Я почти забыла, зачем пришла: такое потрясение я испытала, оказавшись так близко к нему, настолько странным было мое восприятие времени в этот момент. И я знала: то, что я собираюсь ему сказать, эту магию разрушит.
— Зеки…
— Я хочу попросить у тебя прощения, — неожиданно произнес он с немного восходящей интонацией, и голос его дрогнул. Он прерывал меня всякий раз, когда я собиралась сказать ему то, что должна была сказать, будто заранее боялся того, что услышит. — Прости меня, Фрэнки, пожалуйста.
— За что? — спросила я.
— За то, что причинял тебе боль. Я делал это не раз, помнишь? В машине я повел себя по отношению к тебе ужасно, после той встречи с отцом, когда ты пыталась мне помочь. Я все испортил. Прости, что сделал тебе больно на крыльце и, хуже того, не помог тебе, уехал и ни разу с тех пор с тобой не разговаривал. У меня тогда все очень скверно складывалось. А потом прошло время. Оно шло и шло, и я все пытался забыть то лето, потому что оно в какой-то степени поломало мне жизнь, и я никак не мог уже к тебе вернуться или попросить прощения. И во мне всегда жило это чувство вины, никогда меня не оставляло. Так что ты прости меня, пожалуйста.
— Все хорошо, — сказала я. Не хотелось признаваться, насколько мне необходимо было услышать то, что он сказал. Мне необходимо было, чтобы он признал, что причинил мне боль, сделал что-то очень дурное, и я бы ответила, что я это пережила. Мне хотелось протянуть ему руку, но, конечно, я этого не сделала. — Зеки, ты не причинил мне боли. Разве что рука… А так со мной все в порядке.
— Правда? — спросил Зеки, при этом по его лицу пробежала тень легкой паники. — Но ведь ты зачем-то приехала? Значит, что-то произошло.

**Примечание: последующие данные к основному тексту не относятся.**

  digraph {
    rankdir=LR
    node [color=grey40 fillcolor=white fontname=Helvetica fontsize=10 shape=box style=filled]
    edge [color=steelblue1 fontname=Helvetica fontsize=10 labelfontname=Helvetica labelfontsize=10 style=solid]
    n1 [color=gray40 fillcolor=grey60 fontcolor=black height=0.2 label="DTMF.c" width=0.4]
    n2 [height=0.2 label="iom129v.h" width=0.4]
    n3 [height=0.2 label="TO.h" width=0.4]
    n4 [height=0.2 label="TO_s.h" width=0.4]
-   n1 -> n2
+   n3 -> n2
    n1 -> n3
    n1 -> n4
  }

— Ну, не то чтобы… Дело в том, Зеки, что одна журналистка выяснила, что это моих рук дело. Знает, что я делала эти постеры…

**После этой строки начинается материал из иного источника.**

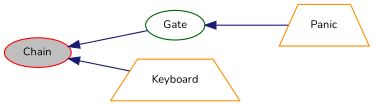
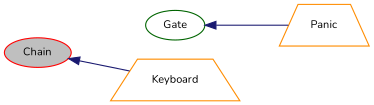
  digraph {
    fontname=Nunito
    rankdir=LR
    node [color=darkorange fontname=Nunito fontsize=10 shape=ellipse]
    edge [color=midnightblue dir=back fontname=Nunito fontsize=10 labelfontname=FreeSans labelfontsize=10 style=solid]
    n1 [color=red fillcolor=grey75 fontcolor=black height=0.2 label=Chain style=filled width=0.4]
    n2 [color=darkgreen height=0.2 label=Gate width=0.4]
    n3 [height=0.2 label=Keyboard shape=trapezium width=0.4]
    n4 [height=0.2 label=Panic shape=trapezium width=0.4]
-   n1 -> n2
    n1 -> n3
    n2 -> n4
  }
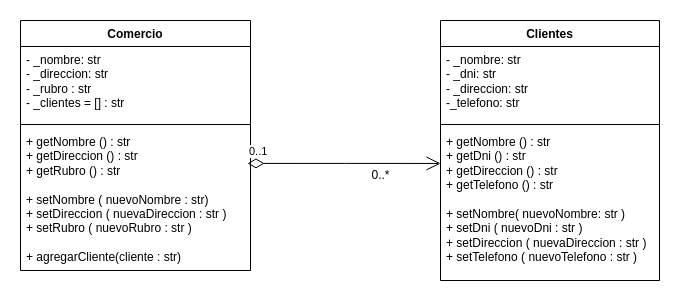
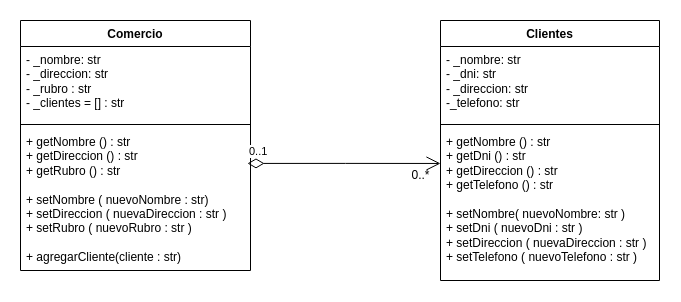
  <mxCell id="0" />
  <mxCell id="1" parent="0" />
  <mxCell id="2" value="Clientes" style="swimlane;fontStyle=1;align=center;verticalAlign=top;childLayout=stackLayout;horizontal=1;startSize=26;horizontalStack=0;resizeParent=1;resizeParentMax=0;resizeLast=0;collapsible=1;marginBottom=0;whiteSpace=wrap;html=1;" vertex="1" parent="1"><mxGeometry x="440" y="20" width="219" height="260" as="geometry" /></mxCell>
  <mxCell id="3" value="- _nombre: str&lt;div&gt;- _dni: str&lt;/div&gt;&lt;div&gt;- _direccion: str&lt;/div&gt;&lt;div&gt;-_telefono: str&lt;/div&gt;" style="text;strokeColor=none;fillColor=none;align=left;verticalAlign=top;spacingLeft=4;spacingRight=4;overflow=hidden;rotatable=0;points=[[0,0.5],[1,0.5]];portConstraint=eastwest;whiteSpace=wrap;html=1;" vertex="1" parent="2"><mxGeometry y="26" width="219" height="74" as="geometry" /></mxCell>
  <mxCell id="4" value="" style="line;strokeWidth=1;fillColor=none;align=left;verticalAlign=middle;spacingTop=-1;spacingLeft=3;spacingRight=3;rotatable=0;labelPosition=right;points=[];portConstraint=eastwest;strokeColor=inherit;" vertex="1" parent="2"><mxGeometry y="100" width="219" height="8" as="geometry" /></mxCell>
  <mxCell id="5" value="+ getNombre () : str&lt;div&gt;+ getDni () : str&lt;/div&gt;&lt;div&gt;+ getDireccion () : str&lt;/div&gt;&lt;div&gt;+ getTelefono () : str&lt;/div&gt;&lt;div&gt;&lt;br&gt;&lt;/div&gt;&lt;div&gt;+ setNombre( nuevoNombre: str )&lt;/div&gt;&lt;div&gt;+ setDni ( nuevoDni : str )&lt;/div&gt;&lt;div&gt;+ setDireccion ( nuevaDireccion : str )&lt;/div&gt;&lt;div&gt;+ setTelefono ( nuevoTelefono : str )&lt;/div&gt;" style="text;strokeColor=none;fillColor=none;align=left;verticalAlign=top;spacingLeft=4;spacingRight=4;overflow=hidden;rotatable=0;points=[[0,0.5],[1,0.5]];portConstraint=eastwest;whiteSpace=wrap;html=1;" vertex="1" parent="2"><mxGeometry y="108" width="219" height="152" as="geometry" /></mxCell>
  <mxCell id="6" value="Comercio" style="swimlane;fontStyle=1;align=center;verticalAlign=top;childLayout=stackLayout;horizontal=1;startSize=26;horizontalStack=0;resizeParent=1;resizeParentMax=0;resizeLast=0;collapsible=1;marginBottom=0;whiteSpace=wrap;html=1;" vertex="1" parent="1"><mxGeometry x="20" y="20" width="230" height="250" as="geometry" /></mxCell>
  <mxCell id="7" value="- _nombre: str&lt;div&gt;- _direccion: str&lt;br&gt;&lt;/div&gt;&lt;div&gt;- _rubro : str&lt;/div&gt;&lt;div&gt;- _clientes = [] : str&lt;/div&gt;" style="text;strokeColor=none;fillColor=none;align=left;verticalAlign=top;spacingLeft=4;spacingRight=4;overflow=hidden;rotatable=0;points=[[0,0.5],[1,0.5]];portConstraint=eastwest;whiteSpace=wrap;html=1;" vertex="1" parent="6"><mxGeometry y="26" width="230" height="74" as="geometry" /></mxCell>
  <mxCell id="8" value="" style="line;strokeWidth=1;fillColor=none;align=left;verticalAlign=middle;spacingTop=-1;spacingLeft=3;spacingRight=3;rotatable=0;labelPosition=right;points=[];portConstraint=eastwest;strokeColor=inherit;" vertex="1" parent="6"><mxGeometry y="100" width="230" height="8" as="geometry" /></mxCell>
  <mxCell id="9" value="+ getNombre () : str&lt;div&gt;+ getDireccion () : str&lt;br&gt;&lt;/div&gt;&lt;div&gt;+ getRubro () : str&lt;/div&gt;&lt;div&gt;&lt;br&gt;&lt;/div&gt;&lt;div&gt;+ setNombre ( nuevoNombre : str)&amp;nbsp;&lt;div&gt;+ setDireccion ( nuevaDireccion&amp;nbsp;&lt;span style=&quot;background-color: initial;&quot;&gt;: str&amp;nbsp;&lt;/span&gt;&lt;span style=&quot;background-color: initial;&quot;&gt;)&amp;nbsp;&lt;/span&gt;&lt;/div&gt;&lt;div&gt;+ setRubro ( nuevoRubro : str )&amp;nbsp;&lt;/div&gt;&lt;/div&gt;&lt;div&gt;&lt;br&gt;&lt;/div&gt;&lt;div&gt;+ agregarCliente(cliente : str)&lt;/div&gt;" style="text;strokeColor=none;fillColor=none;align=left;verticalAlign=top;spacingLeft=4;spacingRight=4;overflow=hidden;rotatable=0;points=[[0,0.5],[1,0.5]];portConstraint=eastwest;whiteSpace=wrap;html=1;" vertex="1" parent="6"><mxGeometry y="108" width="230" height="142" as="geometry" /></mxCell>
  <mxCell id="10" value="0..1" style="endArrow=open;html=1;endSize=12;startArrow=diamondThin;startSize=14;startFill=0;edgeStyle=orthogonalEdgeStyle;align=left;verticalAlign=bottom;rounded=0;exitX=0.987;exitY=0.246;exitDx=0;exitDy=0;entryX=0;entryY=0.23;entryDx=0;entryDy=0;exitPerimeter=0;entryPerimeter=0;" edge="1" parent="1" source="9" target="5"><mxGeometry x="-1" y="3" relative="1" as="geometry"><mxPoint x="300" y="498" as="sourcePoint" /><mxPoint x="480" y="498" as="targetPoint" /></mxGeometry></mxCell>
- <mxCell id="11" value="0..*" style="text;html=1;align=center;verticalAlign=middle;resizable=0;points=[];autosize=1;strokeColor=none;fillColor=none;" vertex="1" parent="1"><mxGeometry x="360" y="160" width="40" height="30" as="geometry" /></mxCell>
+ <mxCell id="11" value="0..*" style="text;html=1;align=center;verticalAlign=middle;resizable=0;points=[];autosize=1;strokeColor=none;fillColor=none;" vertex="1" parent="1"><mxGeometry x="400" y="160" width="40" height="30" as="geometry" /></mxCell>
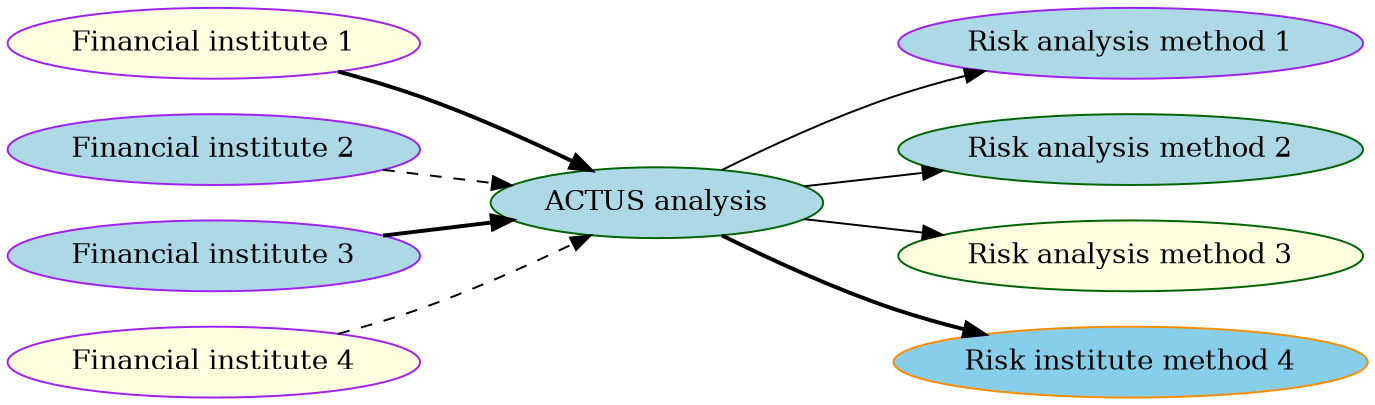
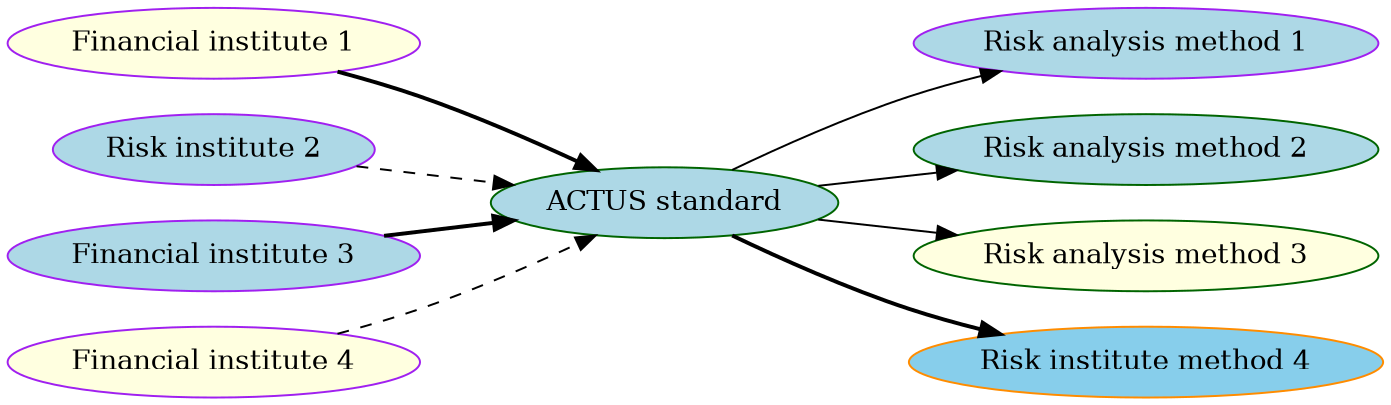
  digraph {
    rankdir=LR
    node [color=purple fillcolor=lightblue style=filled]
    edge [style=bold]
    n1 [fillcolor=lightyellow label="Financial institute 1"]
-   n2 [color=darkgreen label="ACTUS analysis"]
+   n2 [color=darkgreen label="ACTUS standard"]
    n3 [label="Risk analysis method 1"]
    n4 [color=darkgreen label="Risk analysis method 2"]
    n5 [color=darkgreen fillcolor=lightyellow label="Risk analysis method 3"]
    n6 [color=darkorange fillcolor=skyblue label="Risk institute method 4"]
-   n7 [label="Financial institute 2"]
+   n7 [label="Risk institute 2"]
    n8 [label="Financial institute 3"]
    n9 [fillcolor=lightyellow label="Financial institute 4"]
    n1 -> n2
    n2 -> n3 [style=solid]
    n2 -> n4 [style=solid]
    n2 -> n5 [style=solid]
    n2 -> n6
    n7 -> n2 [style=dashed]
    n8 -> n2
    n9 -> n2 [style=dashed]
  }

— Ох, — сказал Зеки, качая головой.
— …Но всё в порядке. Я подтвердила, что этим занималась. Я лишь… я готова открыто в этом признаться. Она напишет статью, возьмет у меня интервью. Вся эта история выйдет наружу.
— Черт, Фрэнки, — сказал он, все так же качая головой, — но как она узнала?
— Долго объяснять. Я расскажу тебе немного позже, но сейчас хочу, чтобы ты знал одну вещь. Эта история выйдет наружу. Все вокруг об этом узнают.
— Ты говорила этой журналистке обо мне?
— Ни слова, клянусь.
— Но собираешься?
— А разве я не должна? Ты ведь тоже в этом принимал участие. Мы делали его вдвоем, ты и я.
— Но ты еще не говорила? — допытывался Зеки, словно обнаружил некую лазейку, которой решил воспользоваться, судя по тому, как он наклонился вперед, чтобы рассмотреть меня поближе. — Она обо мне не знает?
— Еще нет. Я о чем и толкую. Я хотела тебя предупредить, прежде чем сказать ей.
Последовала долгая пауза. Мне то и дело приходилось слегка подпрыгивать на диване, чтобы окончательно в него не провалиться.
— Фрэнки, мне страшно, — произнес наконец Зеки.
— Мне тоже, — ответила я. — Но я не знаю, что еще предпринять. Думаю… думаю, мне пора в этом признаться. Я должна сказать, что это была я, и увидеть, что будет дальше.
— Фрэнки…
— Что?
— Ты не могла бы не говорить этой журналистке про меня? Сказать ей, что ты делала эти постеры в одиночку?
— Я… но почему?
— Мне страшно. Ты — знаменитая писательница, и ты можешь себе это позволить, и тебе, возможно, будет интересно посмотреть, что случится с тобой, но я-то знаю, что случится со мной. И ничего хорошего мне это не сулит.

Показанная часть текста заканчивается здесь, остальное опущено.